Des efforts sont donc entrepris. Mais en l’absence de labels clairs, impossible pour le consommateur de faire la différence entre une rose cultivée dans des conditions convenables et les autres. La multinationale indienne Karuturi, qui produit 580 millions de roses par an au Kenya et en Éthiopie, dont une partie est exportée vers l’Europe, a ainsi été accusée d’évasion fiscale par l’administration kényane.
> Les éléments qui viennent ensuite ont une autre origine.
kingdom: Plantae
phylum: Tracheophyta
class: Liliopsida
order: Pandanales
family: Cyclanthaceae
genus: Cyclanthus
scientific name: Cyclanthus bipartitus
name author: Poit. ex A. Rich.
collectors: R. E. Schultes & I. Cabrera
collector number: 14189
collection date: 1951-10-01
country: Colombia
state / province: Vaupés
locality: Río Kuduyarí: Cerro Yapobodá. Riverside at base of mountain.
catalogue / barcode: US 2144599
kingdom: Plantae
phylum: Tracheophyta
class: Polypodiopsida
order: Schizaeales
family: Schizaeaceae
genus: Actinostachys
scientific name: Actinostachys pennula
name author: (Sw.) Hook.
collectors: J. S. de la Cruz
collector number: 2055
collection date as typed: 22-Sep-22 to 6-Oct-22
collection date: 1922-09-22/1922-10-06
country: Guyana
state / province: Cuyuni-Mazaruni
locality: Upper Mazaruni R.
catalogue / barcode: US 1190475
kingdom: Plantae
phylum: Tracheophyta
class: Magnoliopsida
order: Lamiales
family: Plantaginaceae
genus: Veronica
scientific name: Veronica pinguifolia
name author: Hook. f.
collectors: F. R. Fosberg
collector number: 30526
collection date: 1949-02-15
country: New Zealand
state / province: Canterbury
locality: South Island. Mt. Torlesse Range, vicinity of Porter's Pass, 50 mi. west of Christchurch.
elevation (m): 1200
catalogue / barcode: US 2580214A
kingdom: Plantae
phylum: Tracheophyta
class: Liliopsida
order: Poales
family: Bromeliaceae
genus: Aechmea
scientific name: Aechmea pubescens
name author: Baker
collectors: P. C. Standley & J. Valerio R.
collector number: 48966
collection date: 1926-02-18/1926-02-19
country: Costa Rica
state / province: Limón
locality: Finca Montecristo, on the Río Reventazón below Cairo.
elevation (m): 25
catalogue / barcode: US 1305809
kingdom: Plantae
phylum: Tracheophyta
Depuis cet hiver, elle est aussi l’objet de grèves et de protestations de ses salariés kényans, qui dénoncent le non-paiement des salaires, l’absence de protection contre les pesticides ou le harcèlement sexuel de la part des managers. « Karuturi veille à ce que ses employés aient de bonnes conditions de travail et une rémunération équitable », a répondu la firme, par publicité interposée.

Karuturi fournit-elle le marché français ? « On ne traite pas avec eux. Ce mouvement social, c’est la meilleure nouvelle qui puisse arriver », commente François de Maublanc, pour la société Aquarelle. « Quand bien même une moitié de producteurs seraient vertueux, si l’autre moitié fait n’importe quoi, cela n’est pas suffisant. C’est l’ensemble du secteur qui doit arrêter les pratiques les plus néfastes, par la régulation publique si nécessaire », conclut Christophe Alliot.